I've been doing a lot of reading this summer because, often, it's too hot to do much of anything else. These last few days I have been deeply immersed in the early nineteenth century world of Jane Austen.

What can I possibly say about Sense and Sensibility that hasn't already been said a hundred times before? The story is too well-known to even require a synopsis.

Although I had never read the book, I have seen the Emma Thompson movie several times and it is fairly faithful to the book. I loved that movie and it is firmly entrenched in my brain, so much so that, as I read the book, I heard the dialogue spoken in the voices of Thompson, Kate Winslet, Alan Rickman, Hugh Grant, Hugh Laurie, etc. It made for an interesting experience.

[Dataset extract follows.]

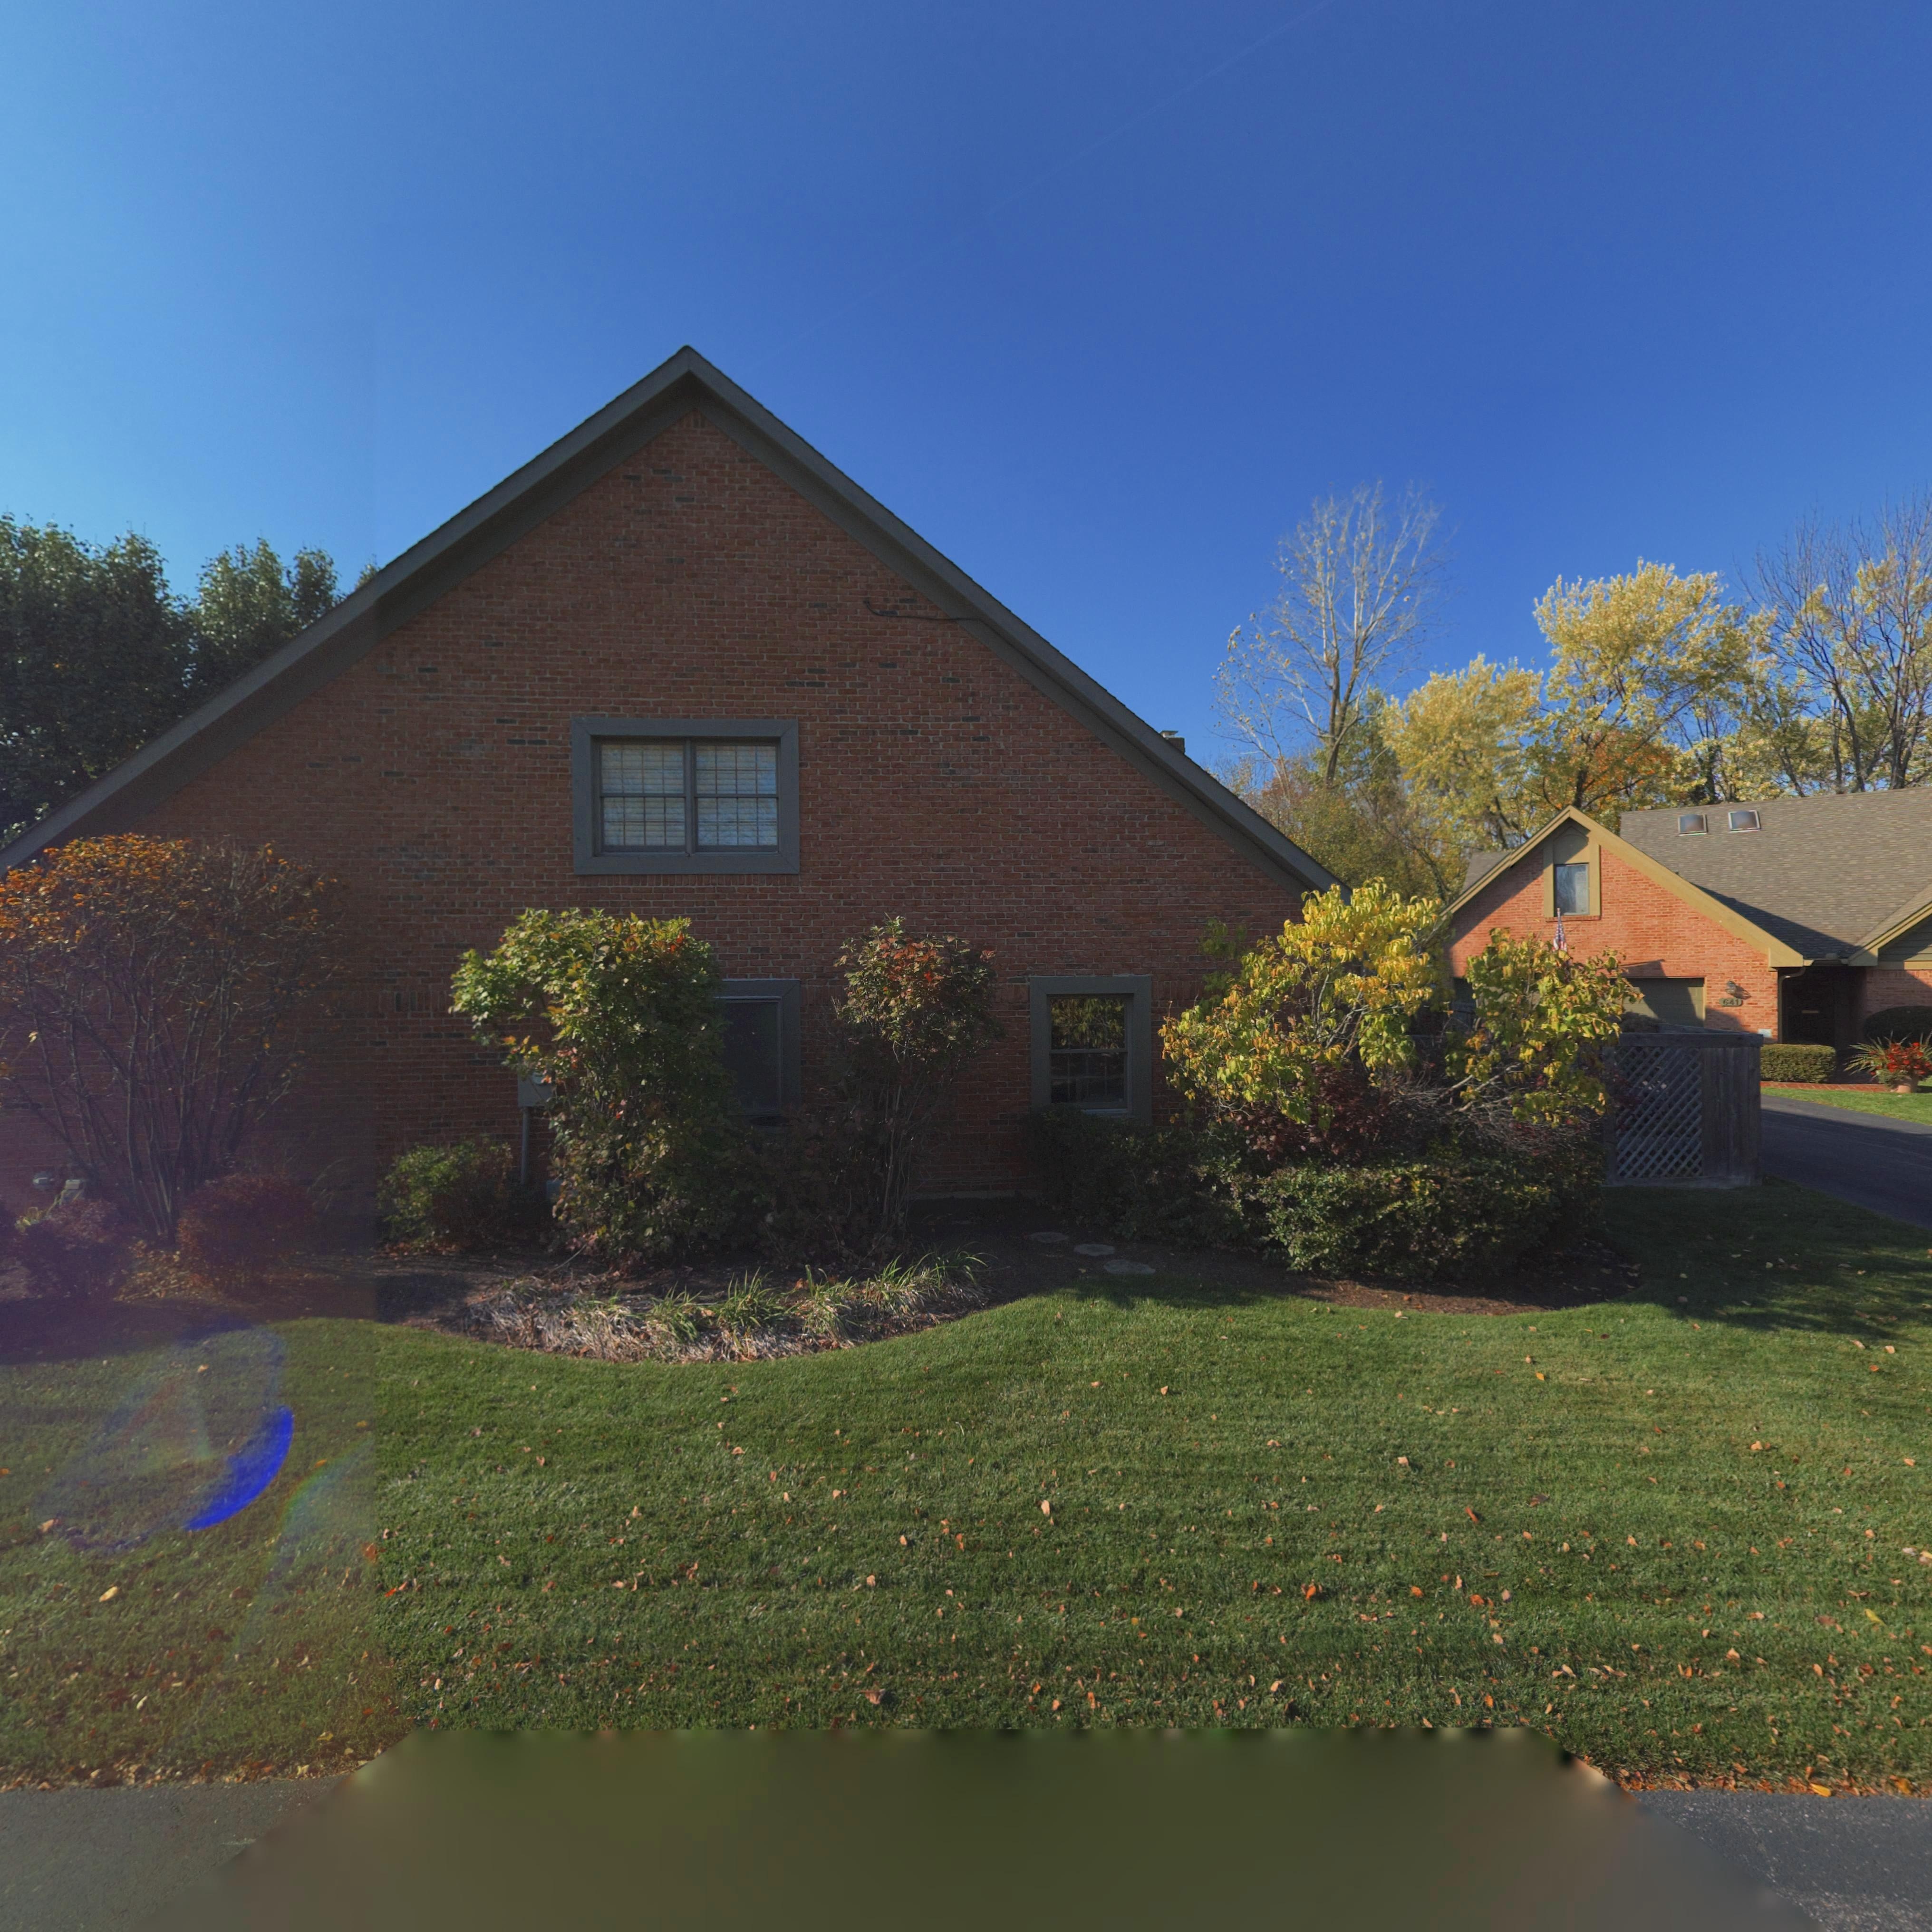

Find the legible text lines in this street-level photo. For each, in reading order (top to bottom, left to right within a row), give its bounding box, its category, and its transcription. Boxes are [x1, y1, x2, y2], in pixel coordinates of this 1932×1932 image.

[1721, 998, 1739, 1006] StreetNumber: 641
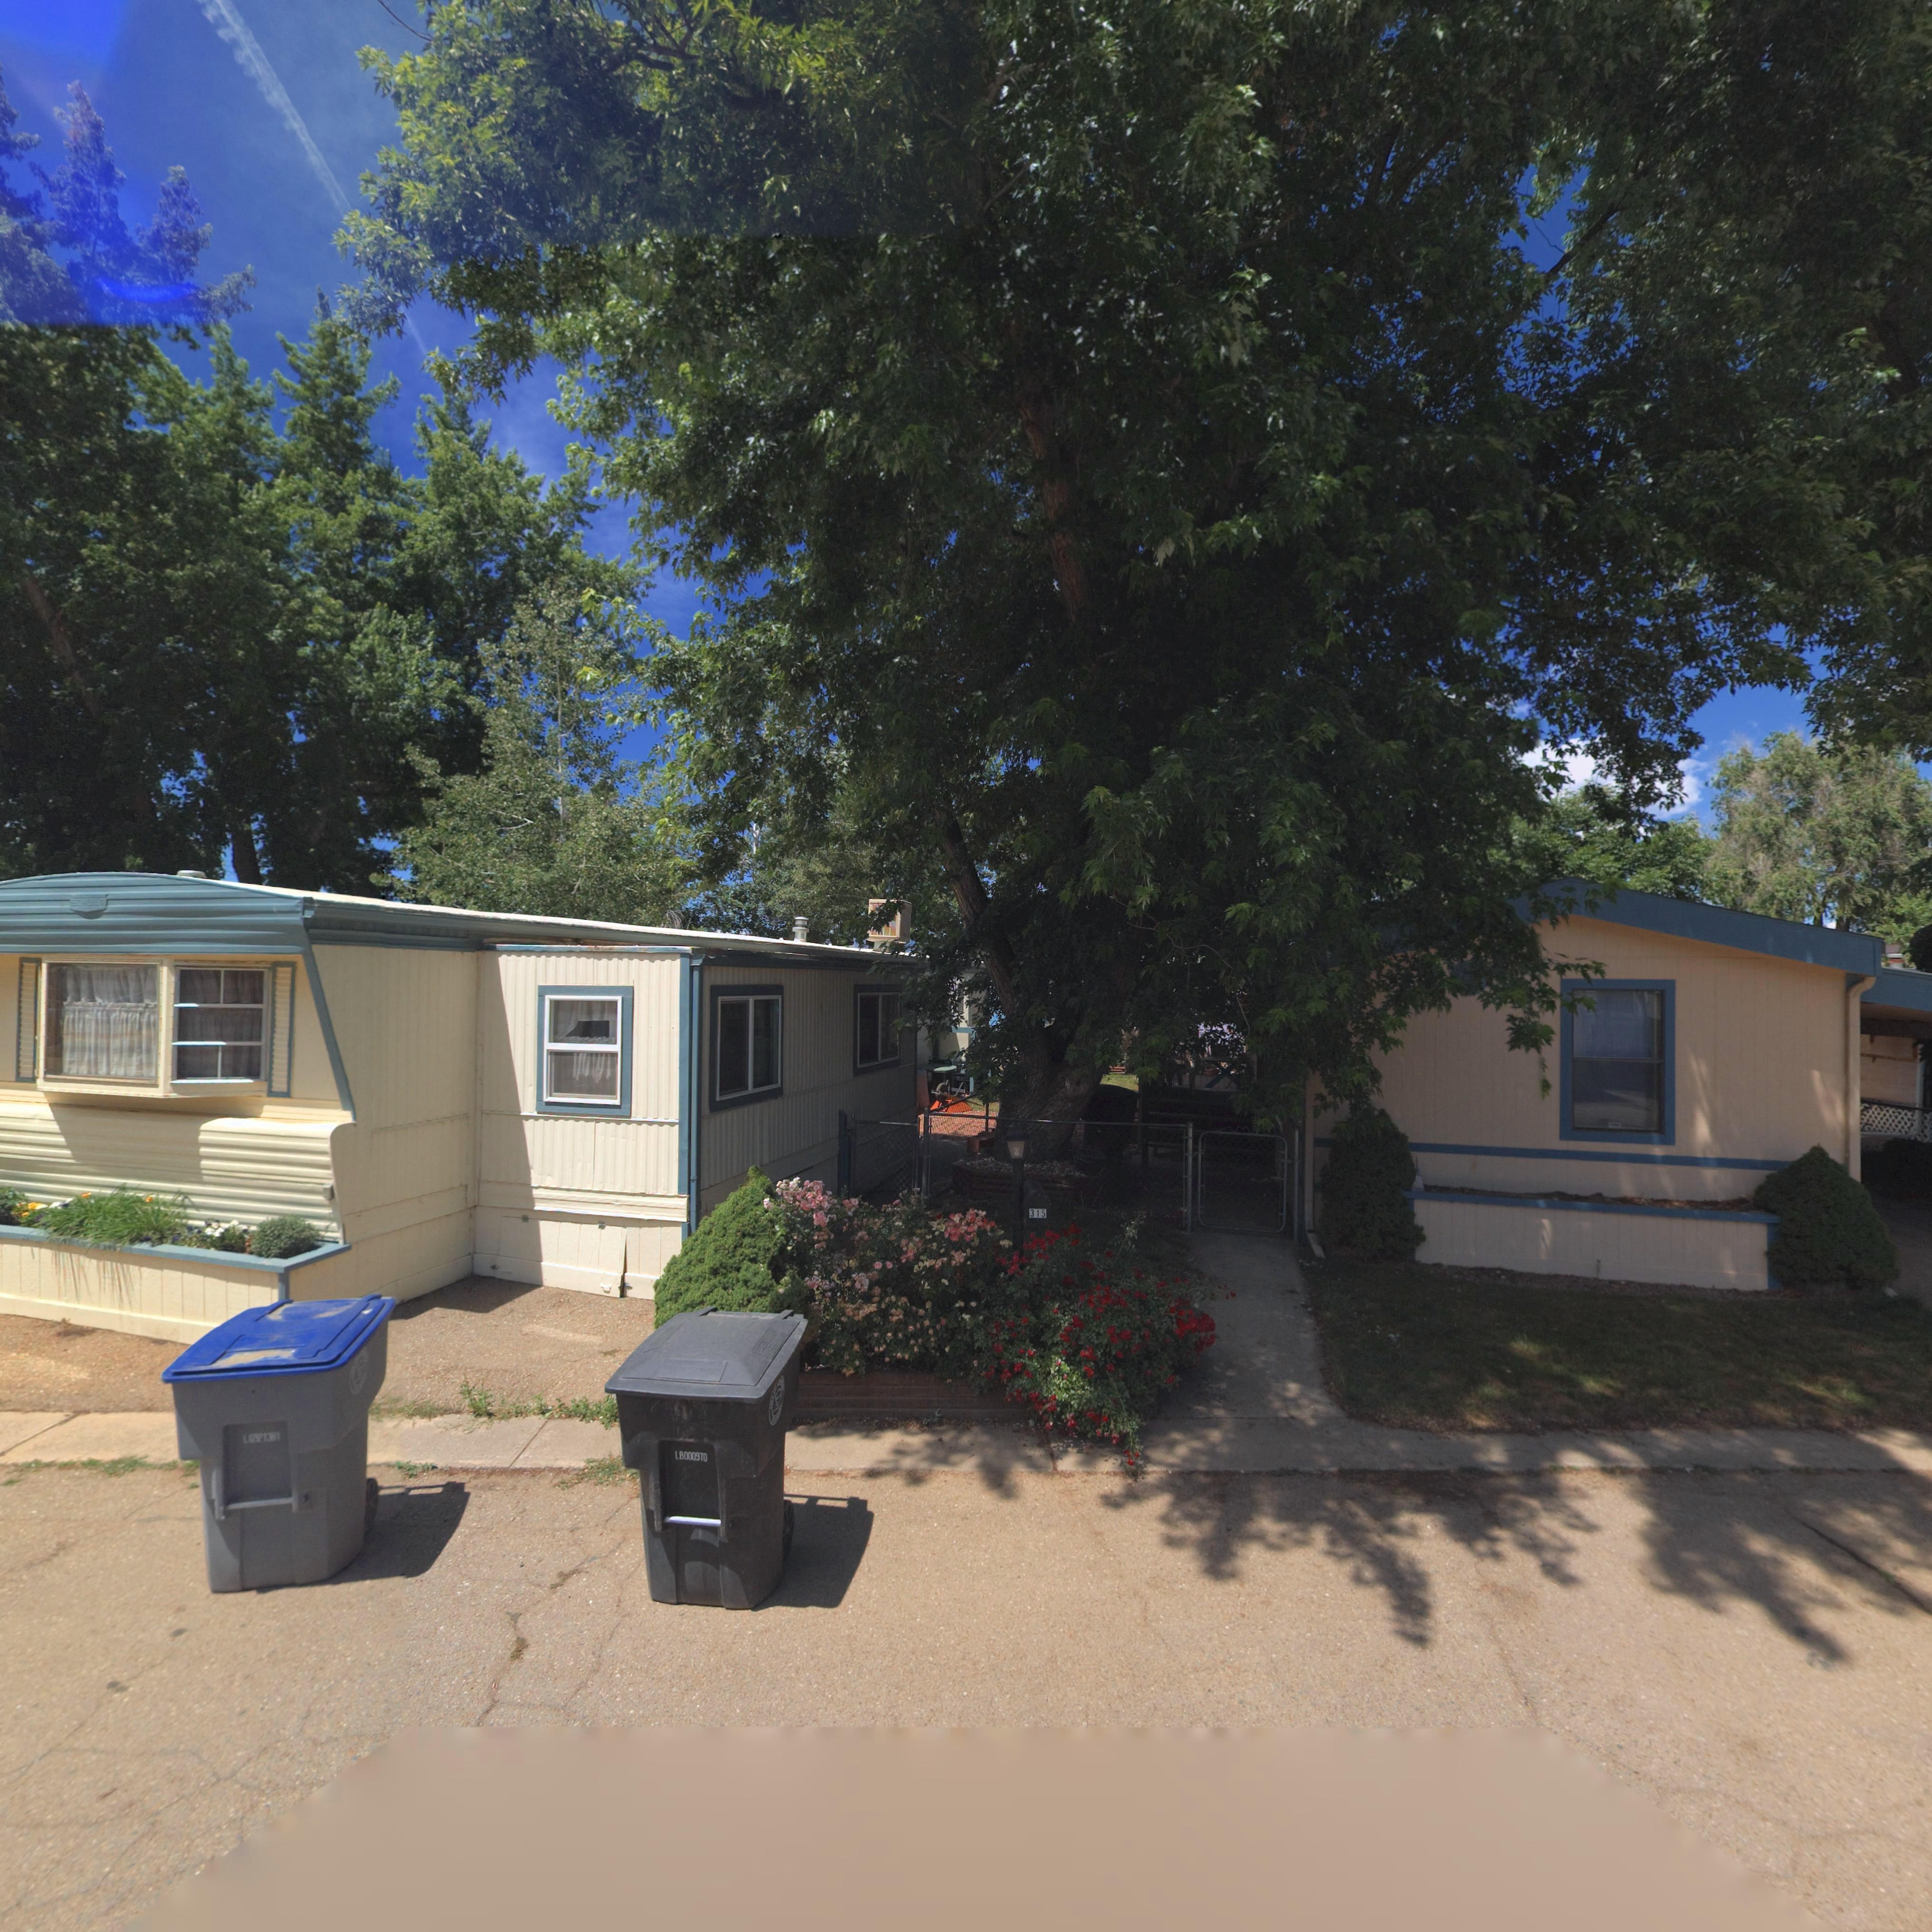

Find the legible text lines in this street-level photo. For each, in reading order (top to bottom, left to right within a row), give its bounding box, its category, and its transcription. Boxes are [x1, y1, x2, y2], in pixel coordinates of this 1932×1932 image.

[1030, 1209, 1046, 1218] StreetNumber: 315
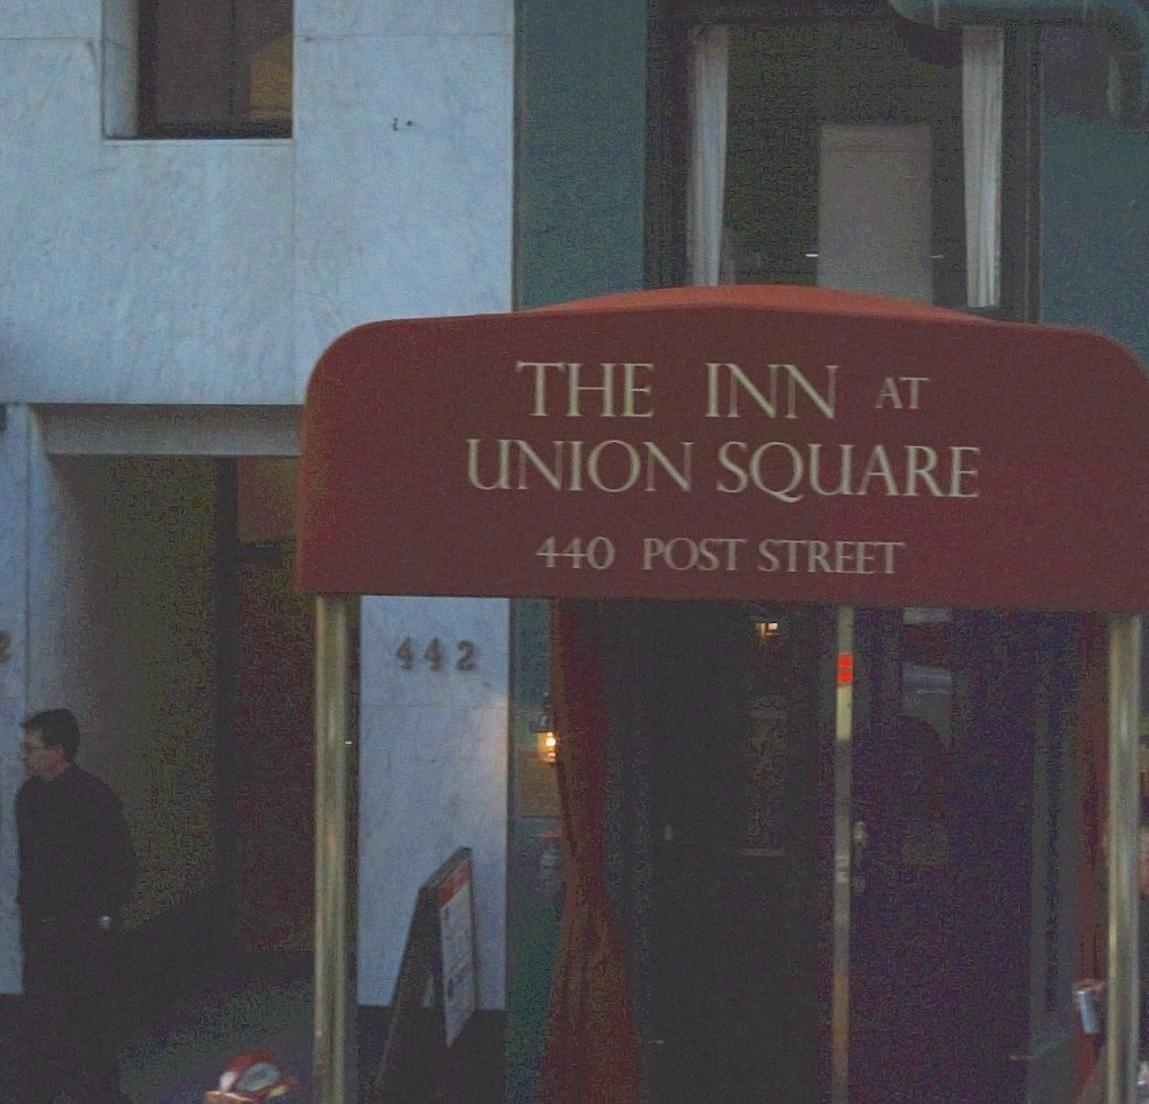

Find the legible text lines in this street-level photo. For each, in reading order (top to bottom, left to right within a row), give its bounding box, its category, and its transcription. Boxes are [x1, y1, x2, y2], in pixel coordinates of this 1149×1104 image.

One reads Jane Austen for her keen observations of human nature, her humor, for her exposition of the role of women in the society in which she lived, and especially for the beauty of her language. As that language flows over one's consciousness and rolls off the tip of the brain, one can only despair that the state of the language has fallen so far in the two hundred years since the literary works of Austen.

Sense and Sensibility was, of course, the first published work of Austen and was the story of the Dashwood sisters, Elinor (sense) and Marianne (sensibility). She went on to write a considerable set of literary works that would be the pride of any writer and she holds a well-earned spot in the pantheon of English literature greats. Sense and Sensibility alone might have been enough to ensure that spot. It is an almost perfect book. The only false note, at least in my estimation, was Willoughby's visit to Cleveland when Marianne was seriously ill. I think that Austen just could not bear to have Willoughby so completely a scoundrel and wanted to give him a chance to redeem himself. But his conversation with Elinor shows him truly to be just as selfish and self-absorbed as ever, despite his professed feelings for Marianne, and, as far as I was concerned, it could have been omitted. But that is a small quibble.

This is a wonderful book. There is so much richness here. It is as relevant today as it was in the early 1800s. Having stood the test of time, it has earned the label "classic."